Die erste Liebe (nach 19 vergeblichen Versuchen) - John Green - E-Book + Hörbuch

Die erste Liebe (nach 19 vergeblichen Versuchen) E-Book

John Green

4,4

Beschreibung

19-mal war Colin verliebt, jedes Mal hießen die Auserwählten Katherine - und immer haben sie ihn abserviert. Sein Freund Hassan - der immer einen guten Witz auf Lager hat - sieht nur eine Möglichkeit: Colin muss sein Leben ändern! Dazu soll er mit ihm quer durch Amerika fahren - ohne Ziel, nur mit dem Mut zum Abenteuer. Ein Albtraum für Colin, der lieber in Ruhe sein Schicksal analysiert. Trotzdem reist er mit. Im Gepäck: sein Liebestheorem, mit dem er vorausberechnen will, wann ihn eine Freundin abserviert.
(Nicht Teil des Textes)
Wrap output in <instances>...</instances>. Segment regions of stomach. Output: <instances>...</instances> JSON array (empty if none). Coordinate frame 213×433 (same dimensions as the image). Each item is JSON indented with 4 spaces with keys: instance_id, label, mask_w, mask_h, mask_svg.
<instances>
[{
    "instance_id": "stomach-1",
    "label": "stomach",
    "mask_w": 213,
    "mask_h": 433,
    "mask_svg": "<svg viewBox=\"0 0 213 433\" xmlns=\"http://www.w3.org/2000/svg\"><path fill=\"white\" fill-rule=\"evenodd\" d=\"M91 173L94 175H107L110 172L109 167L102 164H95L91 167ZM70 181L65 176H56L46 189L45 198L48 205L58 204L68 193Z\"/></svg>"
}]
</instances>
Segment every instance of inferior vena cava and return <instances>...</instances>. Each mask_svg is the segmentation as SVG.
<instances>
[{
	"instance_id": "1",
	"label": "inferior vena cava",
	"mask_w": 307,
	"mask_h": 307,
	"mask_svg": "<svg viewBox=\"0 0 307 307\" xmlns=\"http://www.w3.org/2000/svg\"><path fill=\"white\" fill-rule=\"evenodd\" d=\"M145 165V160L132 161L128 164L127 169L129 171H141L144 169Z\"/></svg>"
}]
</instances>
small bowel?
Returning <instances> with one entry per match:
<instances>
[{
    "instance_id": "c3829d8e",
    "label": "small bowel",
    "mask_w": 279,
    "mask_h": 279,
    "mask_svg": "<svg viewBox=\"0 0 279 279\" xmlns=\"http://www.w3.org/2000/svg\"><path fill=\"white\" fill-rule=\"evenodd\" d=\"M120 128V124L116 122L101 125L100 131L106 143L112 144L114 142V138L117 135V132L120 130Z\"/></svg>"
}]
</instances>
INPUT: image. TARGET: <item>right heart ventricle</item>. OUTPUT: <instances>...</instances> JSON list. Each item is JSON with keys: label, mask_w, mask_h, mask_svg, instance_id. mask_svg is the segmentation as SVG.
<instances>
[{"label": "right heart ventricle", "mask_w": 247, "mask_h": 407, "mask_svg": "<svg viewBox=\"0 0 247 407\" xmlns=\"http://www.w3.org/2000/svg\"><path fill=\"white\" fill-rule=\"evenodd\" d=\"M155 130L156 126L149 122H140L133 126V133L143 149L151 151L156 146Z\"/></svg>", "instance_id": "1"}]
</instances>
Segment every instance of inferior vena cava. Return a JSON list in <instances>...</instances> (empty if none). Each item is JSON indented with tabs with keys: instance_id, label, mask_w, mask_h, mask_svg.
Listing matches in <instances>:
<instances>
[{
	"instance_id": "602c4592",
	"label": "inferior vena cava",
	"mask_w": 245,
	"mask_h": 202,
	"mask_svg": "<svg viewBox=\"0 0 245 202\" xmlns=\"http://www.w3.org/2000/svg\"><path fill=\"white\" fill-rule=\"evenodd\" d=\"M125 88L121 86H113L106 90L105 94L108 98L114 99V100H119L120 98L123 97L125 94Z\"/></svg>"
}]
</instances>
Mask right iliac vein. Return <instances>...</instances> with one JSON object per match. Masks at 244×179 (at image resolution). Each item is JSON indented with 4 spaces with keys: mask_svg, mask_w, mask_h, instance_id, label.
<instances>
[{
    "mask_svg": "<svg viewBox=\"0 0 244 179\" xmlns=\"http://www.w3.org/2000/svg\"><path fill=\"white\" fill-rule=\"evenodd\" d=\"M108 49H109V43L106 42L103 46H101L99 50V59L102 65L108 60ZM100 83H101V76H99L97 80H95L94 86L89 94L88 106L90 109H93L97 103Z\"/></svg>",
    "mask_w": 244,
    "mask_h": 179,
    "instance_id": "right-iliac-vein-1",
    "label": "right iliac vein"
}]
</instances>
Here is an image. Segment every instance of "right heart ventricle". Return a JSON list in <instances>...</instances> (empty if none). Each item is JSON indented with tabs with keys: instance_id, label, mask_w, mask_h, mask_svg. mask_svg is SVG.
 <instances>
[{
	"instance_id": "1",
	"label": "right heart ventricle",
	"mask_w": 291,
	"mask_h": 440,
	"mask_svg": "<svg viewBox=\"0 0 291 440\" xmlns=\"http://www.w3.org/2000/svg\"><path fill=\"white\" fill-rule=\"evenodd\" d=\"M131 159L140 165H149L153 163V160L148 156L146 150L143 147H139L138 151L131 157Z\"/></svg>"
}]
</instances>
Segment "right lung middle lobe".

Doch bevor er es einsetzen kann, kommt ihm die Liebe in Gestalt von Lindsey zuvor. Lindsey ist seine erste Nicht-Katherine - dafür dauert ihre Beziehung schon länger, als das Theorem es hätte voraussagen können. Pointenreiche Freundschaftsgeschichte eines jungen Autors aus den USA.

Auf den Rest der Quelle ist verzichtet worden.